### REQUIRED ACTION
The full listing, exactly as written and with no images, is the expected output.

Segment Start: RECORDS FOR THE TASK

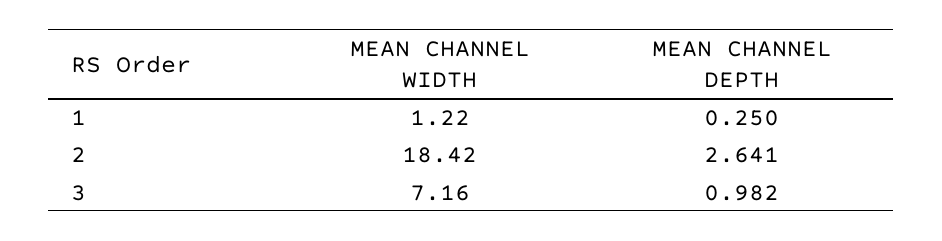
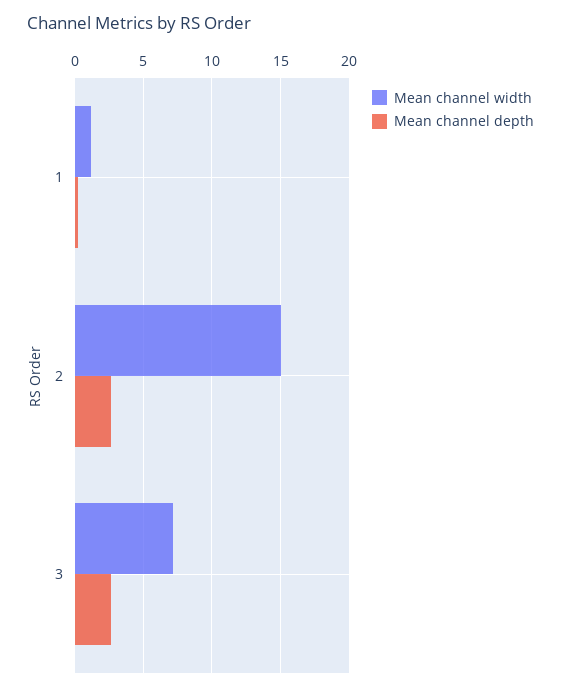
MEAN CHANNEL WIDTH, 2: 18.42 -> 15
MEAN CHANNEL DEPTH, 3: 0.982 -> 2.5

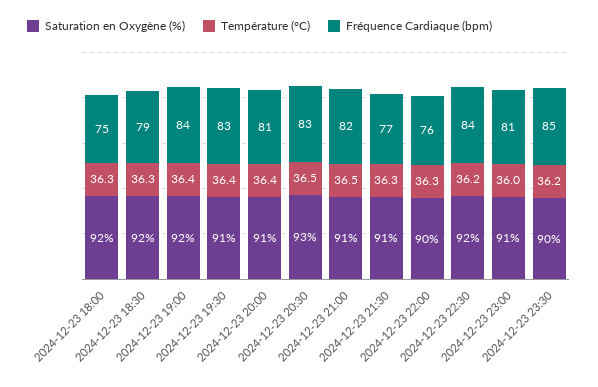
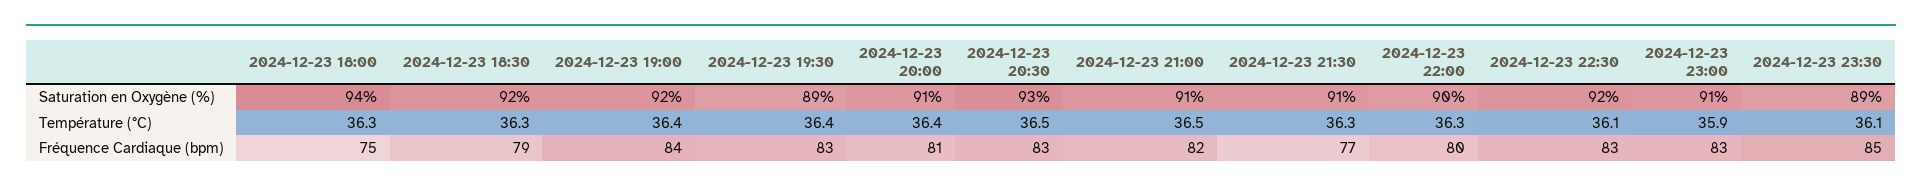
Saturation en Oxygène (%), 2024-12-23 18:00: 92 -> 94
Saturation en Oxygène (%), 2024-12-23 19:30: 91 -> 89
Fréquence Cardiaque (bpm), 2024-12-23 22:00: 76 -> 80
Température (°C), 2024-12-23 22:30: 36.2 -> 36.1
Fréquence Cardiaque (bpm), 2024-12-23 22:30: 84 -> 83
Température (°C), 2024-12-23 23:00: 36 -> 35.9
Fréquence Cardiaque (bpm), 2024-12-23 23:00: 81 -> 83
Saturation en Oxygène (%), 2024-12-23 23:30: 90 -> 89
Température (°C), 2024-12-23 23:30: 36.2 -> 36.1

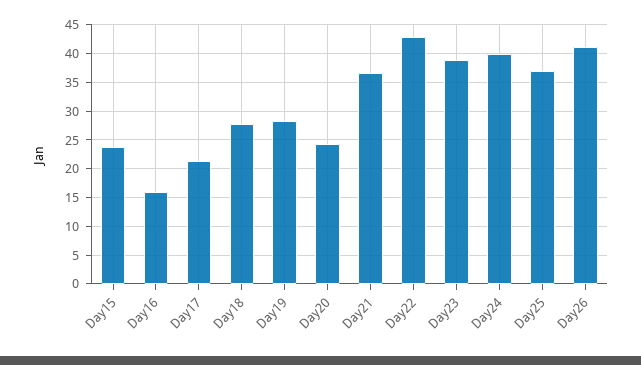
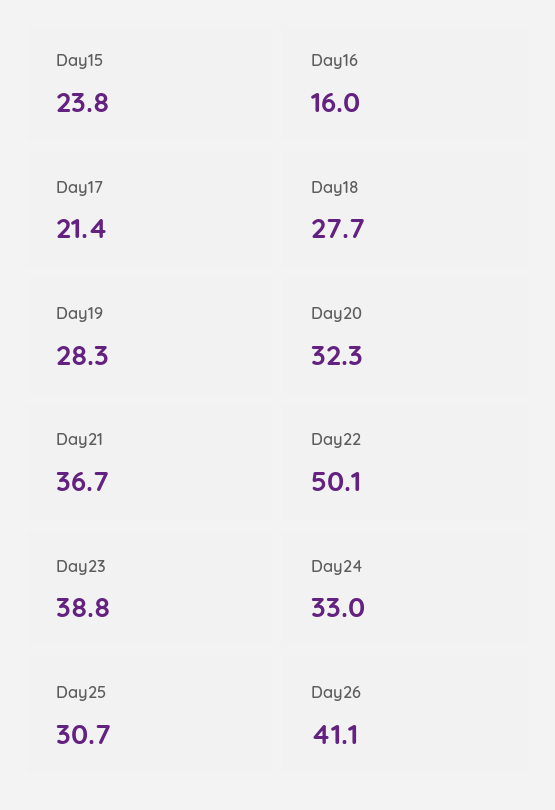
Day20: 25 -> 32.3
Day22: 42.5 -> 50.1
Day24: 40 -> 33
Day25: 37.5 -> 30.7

Segment End: RECORDS FOR THE TASK

### ANSWER FOR THE TASK
MEAN CHANNEL WIDTH, 2: 18.42 -> 15
MEAN CHANNEL DEPTH, 3: 0.982 -> 2.5

Saturation en Oxygène (%), 2024-12-23 18:00: 92 -> 94
Saturation en Oxygène (%), 2024-12-23 19:30: 91 -> 89
Fréquence Cardiaque (bpm), 2024-12-23 22:00: 76 -> 80
Température (°C), 2024-12-23 22:30: 36.2 -> 36.1
Fréquence Cardiaque (bpm), 2024-12-23 22:30: 84 -> 83
Température (°C), 2024-12-23 23:00: 36 -> 35.9
Fréquence Cardiaque (bpm), 2024-12-23 23:00: 81 -> 83
Saturation en Oxygène (%), 2024-12-23 23:30: 90 -> 89
Température (°C), 2024-12-23 23:30: 36.2 -> 36.1

Day20: 25 -> 32.3
Day22: 42.5 -> 50.1
Day24: 40 -> 33
Day25: 37.5 -> 30.7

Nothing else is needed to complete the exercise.